The new cluster is also reliable:
- In case of a node failure, a new node will be started by the node’s Auto Scaling Group, and the new node will automatically join the cluster to recover available compute capacity.
- In case of a master failure, a new master instance will be started by the master Auto Scaling Group. The new master instance will automatically re-attach the master EIP, the master EBS, and therefore restore the cluster functionality and configuration as it was before.
- Further reliability improvement may be achieved via configuring regular EBS backups via snapshots. This process may itself be run as a pod or an add-on within the Kubernetes cluster.
- The nodes Auto Scaling Group is configured by default to span multiple availability zones.
The cluster is also scalable:
- The lowest scale possible is a single master node, which may run user load due to the fact that the master kubelet is configured to register with the master API server.
- Scaling is possible via adding more nodes in the nodes Auto Scaling Group.
Next Steps and Future Work
Having achieved the minimal set of features required to run a Kubernetes cluster in production, there is still space for improvement.
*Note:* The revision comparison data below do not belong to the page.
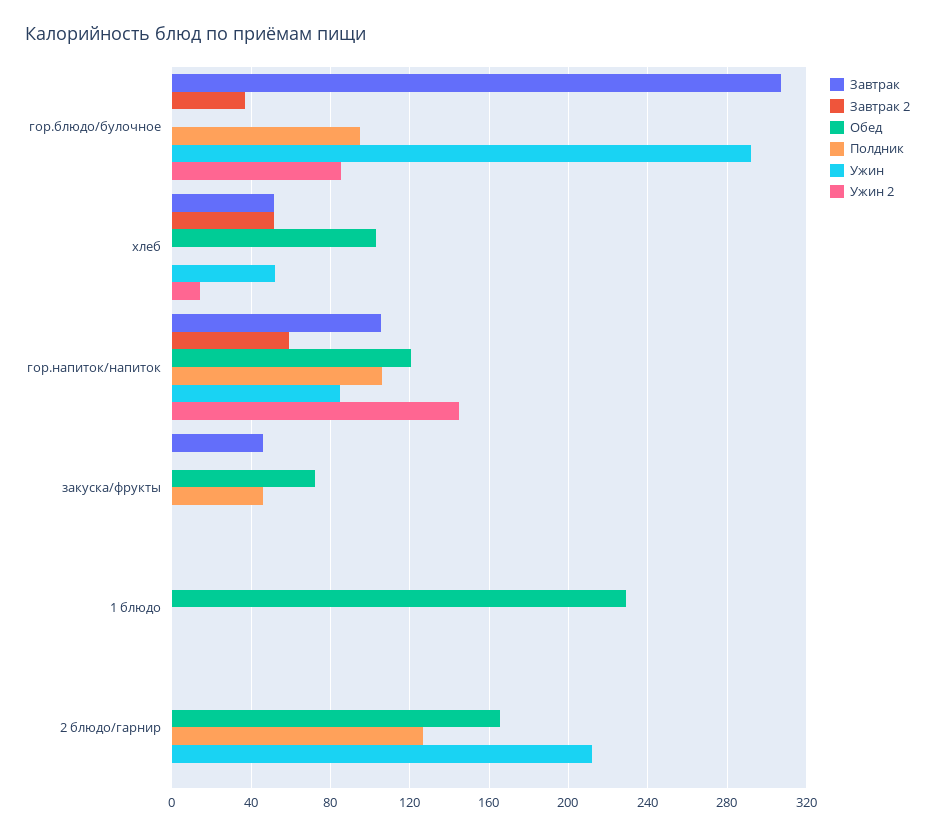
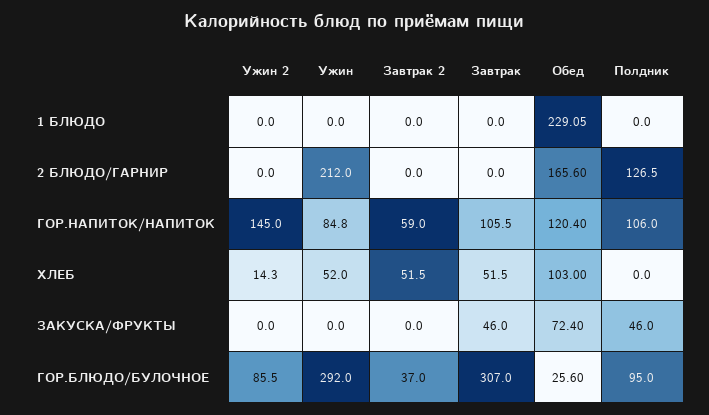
  {
    "Завтрак": {
      "гор.блюдо/булочное": 307,
      "хлеб": 51.5,
      "гор.напиток/напиток": 105.5,
      "закуска/фрукты": 46,
      "1 блюдо": 0,
      "2 блюдо/гарнир": 0
    },
    "Завтрак 2": {
      "гор.блюдо/булочное": 37,
      "хлеб": 51.5,
      "гор.напиток/напиток": 59,
      "закуска/фрукты": 0,
      "1 блюдо": 0,
      "2 блюдо/гарнир": 0
    },
    "Обед": {
-     "гор.блюдо/булочное": 0,
+     "гор.блюдо/булочное": 25.6,
      "хлеб": 103,
      "гор.напиток/напиток": 120.4,
      "закуска/фрукты": 72.4,
      "1 блюдо": 229.05,
      "2 блюдо/гарнир": 165.6
    },
    "Полдник": {
      "гор.блюдо/булочное": 95,
      "хлеб": 0,
      "гор.напиток/напиток": 106,
      "закуска/фрукты": 46,
      "1 блюдо": 0,
      "2 блюдо/гарнир": 126.5
    },
    "Ужин": {
      "гор.блюдо/булочное": 292,
      "хлеб": 52,
      "гор.напиток/напиток": 84.8,
      "закуска/фрукты": 0,
      "1 блюдо": 0,
      "2 блюдо/гарнир": 212
    },
    "Ужин 2": {
      "гор.блюдо/булочное": 85.5,
      "хлеб": 14.3,
      "гор.напиток/напиток": 145,
      "закуска/фрукты": 0,
      "1 блюдо": 0,
      "2 блюдо/гарнир": 0
    }
  }

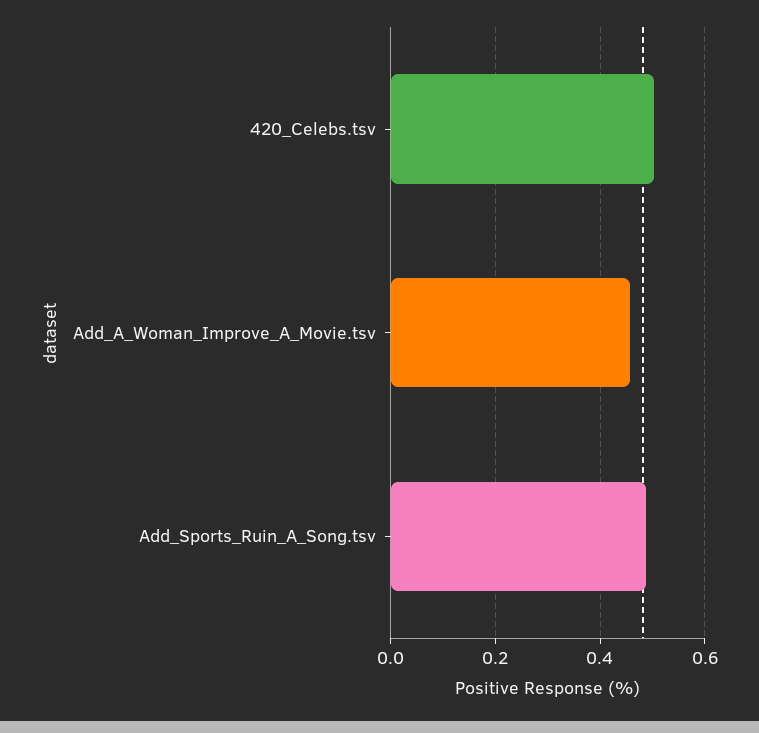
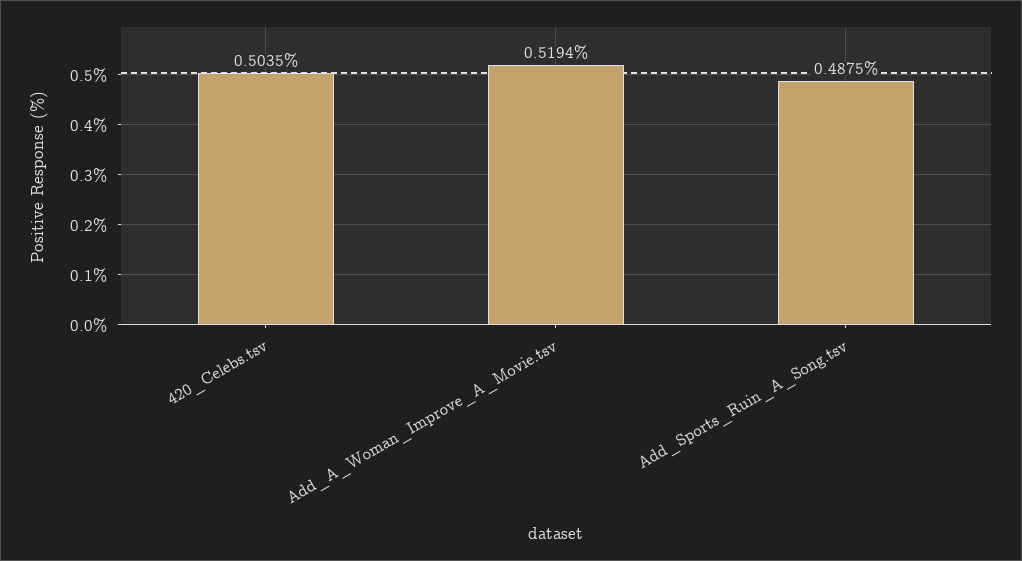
  {
    "420_Celebs.tsv": 0.5035,
-   "Add_A_Woman_Improve_A_Movie.tsv": 0.46,
+   "Add_A_Woman_Improve_A_Movie.tsv": 0.5194,
    "Add_Sports_Ruin_A_Song.tsv": 0.4875
  }

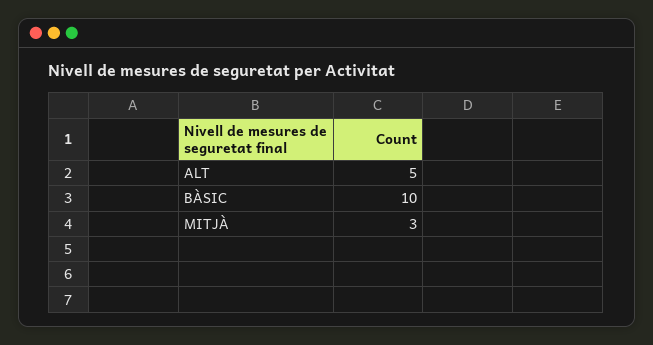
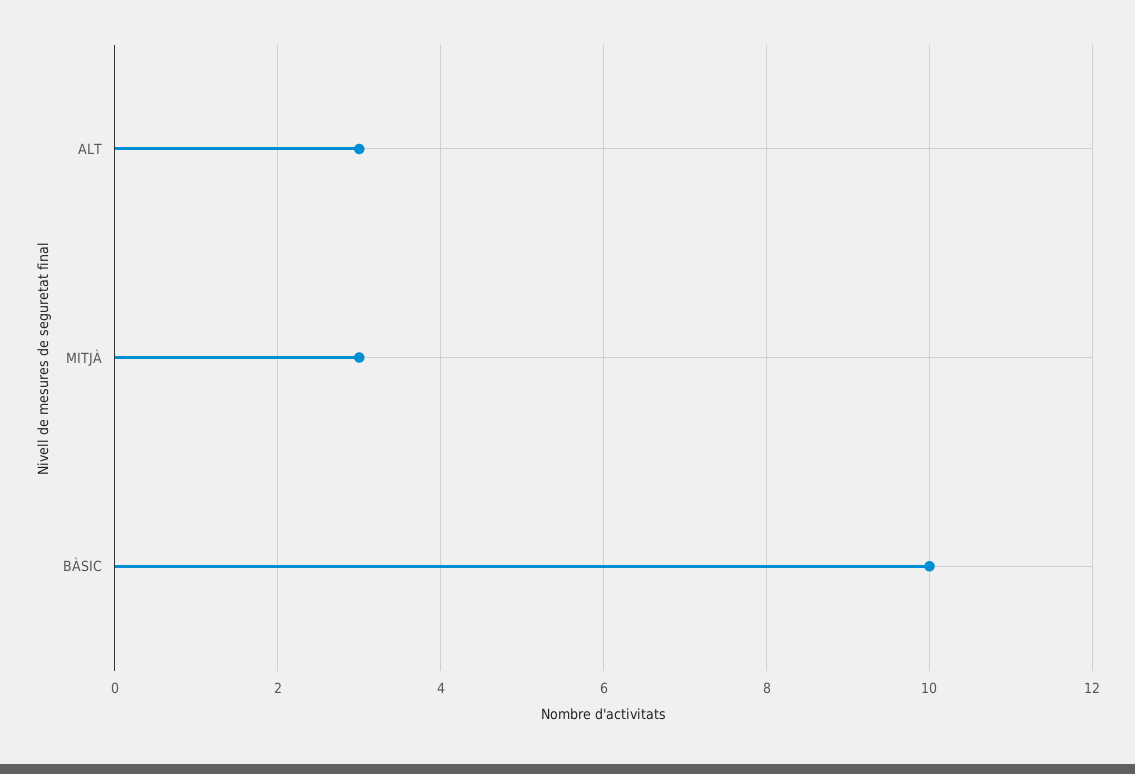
  {
-   "ALT": 5,
+   "ALT": 3,
    "BÀSIC": 10,
    "MITJÀ": 3
  }

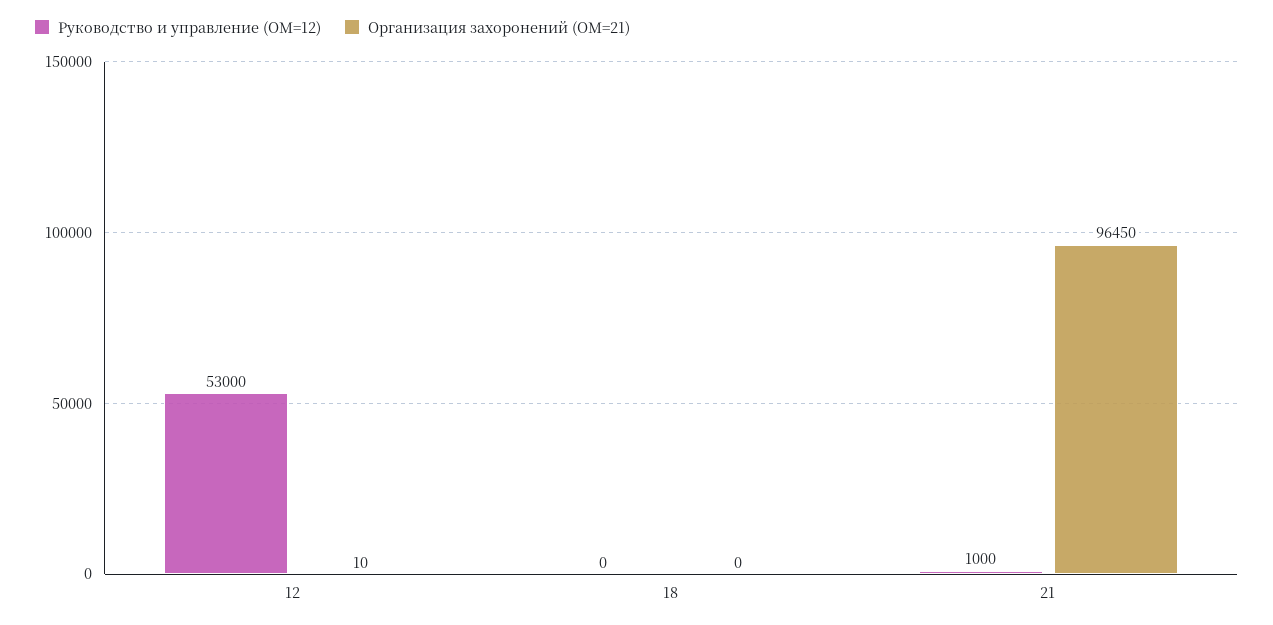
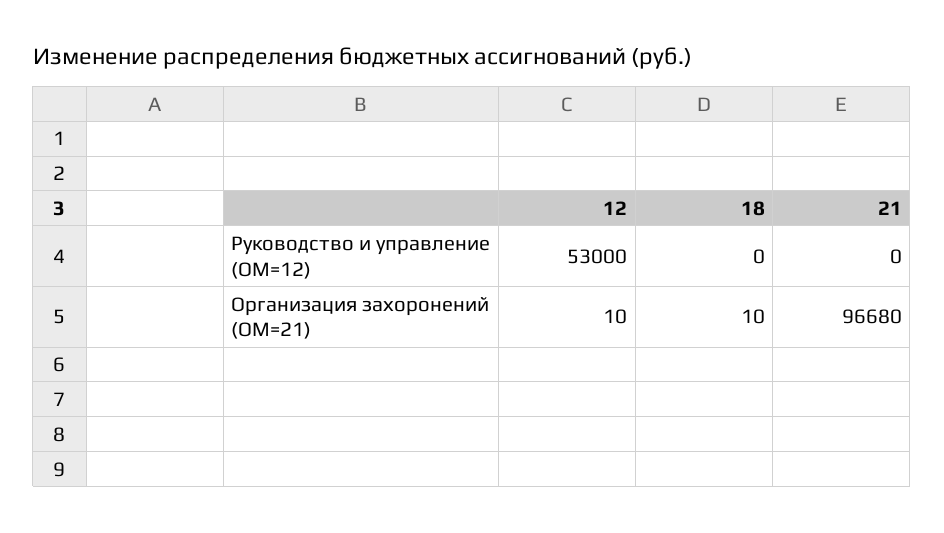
  {
    "Руководство и управление (ОМ=12)": {
      "12": 53000,
      "18": 0,
-     "21": 1000
+     "21": 0
    },
    "Организация захоронений (ОМ=21)": {
      "12": 10,
-     "18": 0,
+     "18": 10,
-     "21": 96450
+     "21": 96680
    }
  }

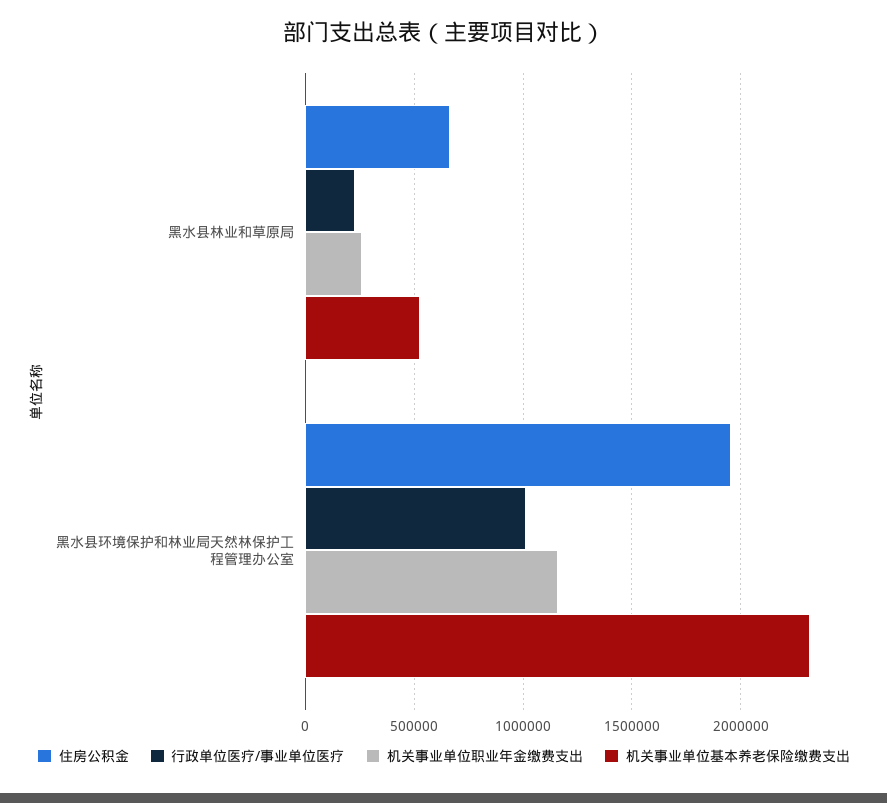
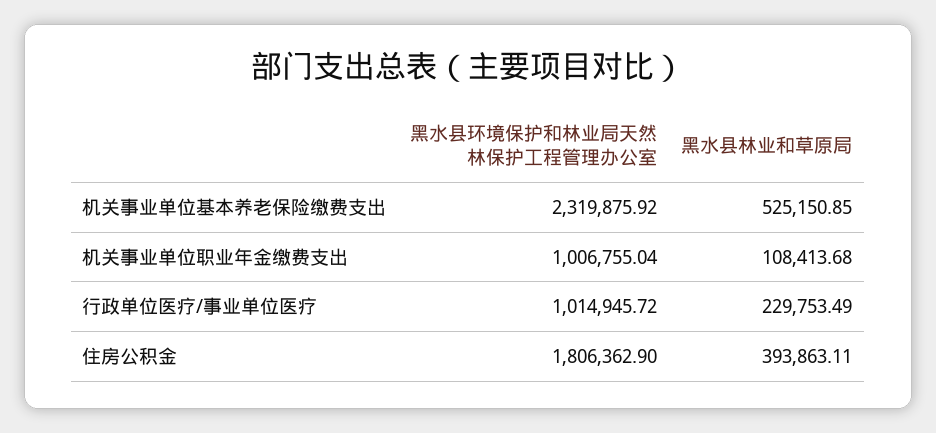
  {
    "住房公积金": {
-     "黑水县林业和草原局": 650000,
+     "黑水县林业和草原局": 393863.11,
-     "黑水县环境保护和林业局天然林保护工程管理办公室": 1950000
+     "黑水县环境保护和林业局天然林保护工程管理办公室": 1806362.9
    },
    "行政单位医疗/事业单位医疗": {
      "黑水县林业和草原局": 229753.49,
      "黑水县环境保护和林业局天然林保护工程管理办公室": 1014945.72
    },
    "机关事业单位职业年金缴费支出": {
-     "黑水县林业和草原局": 250000,
+     "黑水县林业和草原局": 108413.68,
-     "黑水县环境保护和林业局天然林保护工程管理办公室": 1150000
+     "黑水县环境保护和林业局天然林保护工程管理办公室": 1006755.04
    },
    "机关事业单位基本养老保险缴费支出": {
      "黑水县林业和草原局": 525150.85,
      "黑水县环境保护和林业局天然林保护工程管理办公室": 2319875.92
    }
  }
Currently, the cluster is vulnerable to a failure of the availability zone where the master node is running. The master Auto Scaling Group is intentionally limited to a single availability zone due to AWS EBS limitations (EBS cannot be used in an AZ different from the one in which it was initially created). There are two ways of overcoming this issue:
- By regular snapshotting the master EBS and automatic recovery from the latest snapshot in a different AZ. This is suitable for extra-small deployments where only self-healing is required and some downtime is acceptable.
- By setting up multi-master Kubernetes configuration. A default configuration for large scale deployments (most of the deployments, in fact).
We are planning to implement both.
Even with the improvements described above, the cluster will still be vulnerable to whole region failures. Because of this, we are planning to introduce cluster federation as an option, and entertain different automated disaster recovery strategies for inter-region and hybrid deployments.
Security may also be improved with EBS encryption, embedding tools such as HashiCorp Vault, and potentially changing secrets distribution strategy.